Today DirectX 12 provides APIs to support GPU video encode acceleration for several applications, as detailed in D3D12 Video Encoding – Windows drivers | Microsoft Learn previous blog posts such as Announcing new DirectX 12 feature – Video Encoding! – DirectX Developer Blog.

In this blog post we’re happy to announce a series of new features included in the Agility SDK 1.716.0-preview that provide more control to apps using the D3D12 Video Encode API. These new features help reduce latency and improve quality in several scenarios.

New feature list

Subregion notifications: Slice/tile partial encoding and async completion signaling
Dirty regions: Configurable skip encoding for frame regions
Motion vector hints provided externally to the encoder
Enhanced frame/block statistics per encoded frame
HEVC 4:2:2/4:4:4 profiles support
Readable DPB reconstructed pictures
Input ID3D12Resource QP Map

Let’s take a look at each of the features. Except for the HEVC additions, the rest of them are codec-agnostic features, meaning that the interfaces are defined without using any specific codec structures. For a detailed description of the features and their interfaces, please refer to the new video specs uploaded to DirectX-Specs | Engineering specs for DirectX features.

Subregion notifications

When encoding a frame and requesting it to be partitioned into multiple slices or tiles, until now the apps had to wait for the commands to be finished executing in the GPU, before being able to access the compressed bitstream buffer for the entire frame containing all slices.

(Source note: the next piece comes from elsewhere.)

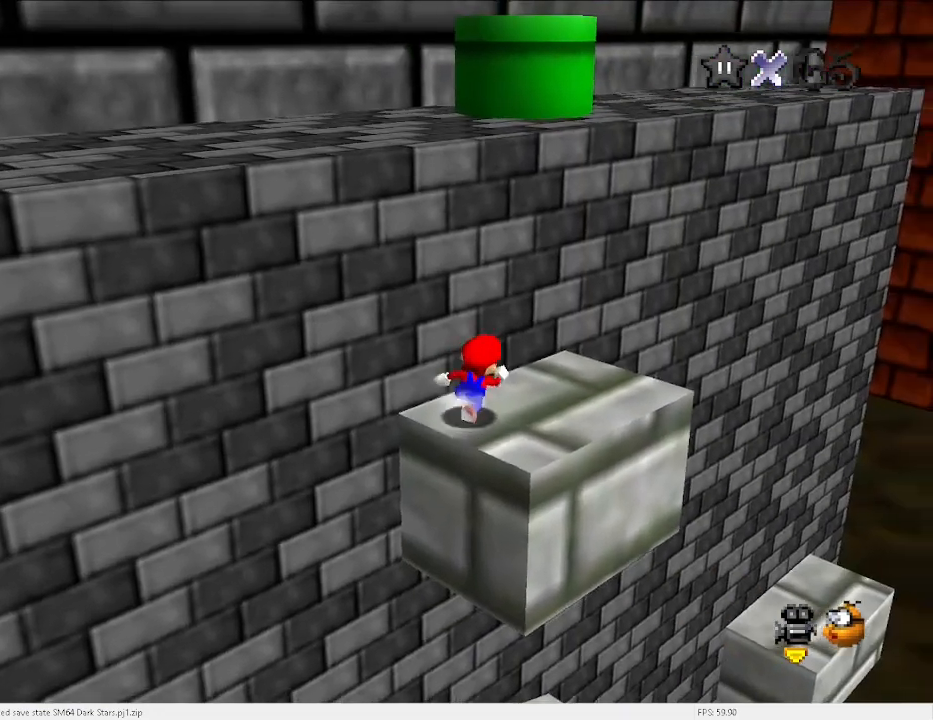
{"keys": ["left"], "events": [[133, "left", "down"], [167, "right", "up"], [200, "up", "down"], [200, "x", "down"], [400, "x", "up"], [500, "up", "up"]]}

By introducing the subregion notifications feature, it is now possible to execute the EncodeFrame command but split each slice/tile in different ID3D12Resource objects (or a single one suballocated buffer) containing each subregion bitstream and waiting for completion on independent ID3D12Fence objects, one for each of the frame subregions. The full frame metadata is still reported at the end of the frame encoding in ResolveEncoderOutputMetadata as usual, but the subregion offsets/sizes are reported asynchronously during EncodeFrame as their completion is signaled, allowing the apps to start consuming these compressed bitstream buffers asynchronously while the rest of the subregions are still being encoded. The latter is useful in helping reduce latency in scenarios such as streaming, where subregions now can be sent over the network while the rest of the subregions are still being encoded.

Dirty regions

In scenarios where most regions of a video don’t change between consecutive frames (e.g. screen sharing), and the app knows the regions where small change occurs (the dirty regions), now it will be possible to feed this information to the D3D12 Video Encoder, so the encoder can “skip” regions that didn’t change accelerating the encode operation. This helps improve encoding speed as opposed to having the encoder re-scanning the entire frame. To avoid having to stall CPU/GPU between encoding frames if the input dirty regions come as a result from the GPU timeline, the API supports both CPU and GPU buffer inputs, but initial driver support will be only for CPU input.

Motion vector hints

When the application driving the D3D12 video encoder has knowledge about the motion of the content being encoded, such as, for example, a scroll in a shared screen with an open document or when the app rendering the content knows the exact motion vectors, it can now feed motion vector hints to be used by the encoder to help accelerate the motion search process and help guide the encoder to produce higher quality results. Similarly to dirty rects, the API also supports both GPU and CPU inputs for these motion hints, however initial driver support will only be for CPU inputs.

Enhanced frame statistics

Three new optional stats can be collected at the end of the ResolveEncoderOutputMetadata execution in the GPU: Quantization parameters (QPMap) utilized per block, Sum of absolute transformed differences (SATD) per block and rate-control bit allocations per block. These stats are provided as ID3D12Resource GPU textures with per block information that can be accessed in the GPU timeline.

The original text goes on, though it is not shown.